What follows next is a blend of road trip, friends reunion and mystery solving in the tradition of Scooby Doo with a bunch of Lovecraftian monsters thrown in for good measure. There is a degree of nostalgia-tapping here of course and a mix of fun time with bleak darkness as these young adults try to grow up. Thus, there is a good, fun premise here but sadly, it’s buried under poor execution.
Meddling Kids is simply put: messy.
From a technical point of view there is lots of head jumping from sentence to sentence. Then for no good discernible reason, the narrative veers in and out screenplay format in between lines of dialogue. There are even stage directions – and these all come out of nowhere in the middle of paragraphs then disappear until they come back out of the blue again pages later. It’s a jarring narrative quirk that serves no larger purpose: it fits no character arc or the larger plotline in any shape or form. Your mileage may vary of course – my jarring narrative quirk may be your delightful catnip.
However, there are two elements from Meddling Kids that are truly problematic.
Starting with the relationship between Andy and Kerri.
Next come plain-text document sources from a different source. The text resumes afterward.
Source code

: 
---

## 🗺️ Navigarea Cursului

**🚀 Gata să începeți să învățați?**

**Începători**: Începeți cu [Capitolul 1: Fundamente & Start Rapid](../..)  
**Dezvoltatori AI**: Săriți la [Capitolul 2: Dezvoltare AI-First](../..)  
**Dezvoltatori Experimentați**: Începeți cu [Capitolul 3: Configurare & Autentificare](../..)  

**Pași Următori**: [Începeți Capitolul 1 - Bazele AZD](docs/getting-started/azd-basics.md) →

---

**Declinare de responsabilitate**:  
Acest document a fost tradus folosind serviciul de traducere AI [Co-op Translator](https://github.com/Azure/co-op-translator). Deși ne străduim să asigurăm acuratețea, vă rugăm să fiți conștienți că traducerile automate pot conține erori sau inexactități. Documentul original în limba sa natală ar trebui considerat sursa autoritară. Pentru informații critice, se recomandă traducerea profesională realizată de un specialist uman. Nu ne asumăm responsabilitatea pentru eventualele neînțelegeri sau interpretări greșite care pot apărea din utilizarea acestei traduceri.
They are friends but Andy has been in love with Kerri all her life. It could have been a sad/cute element of the story if it wasn’t creepy as fuck in the way that Andy is constantly checking out and coming on to Kerri – who expressed multiple times that she is straight and not interested sexually in Andy. Andy hand waves Kerri’s protestations multiple times, keeping at it until the very end with no indication from Kerri that she would indeed appreciate a sexual liaison with Andy.
Frankly, the whole situation, along with the description of Andy’s love and her checking her friend out, the description of the women’s bodies and how they touch each other really reads like a gross version of lesbian romance through the male gaze.
Then, we have the final villain reveal. The villain turns out to be a trans woman – and I am wary of calling the character a trans woman because the character went through a sex change operation simply so they could hide better given “how easy it is these days” (mind you, this book is set in the 90s). This is such a charged element of the novel, I am surprised that I haven’t seen more discussion around it. It’s problematic for a number of reasons starting in how it only serves to feed the poisonous narrative around trans people being deceptive cross dressers and ending with the dangerous equating of transness with villainy.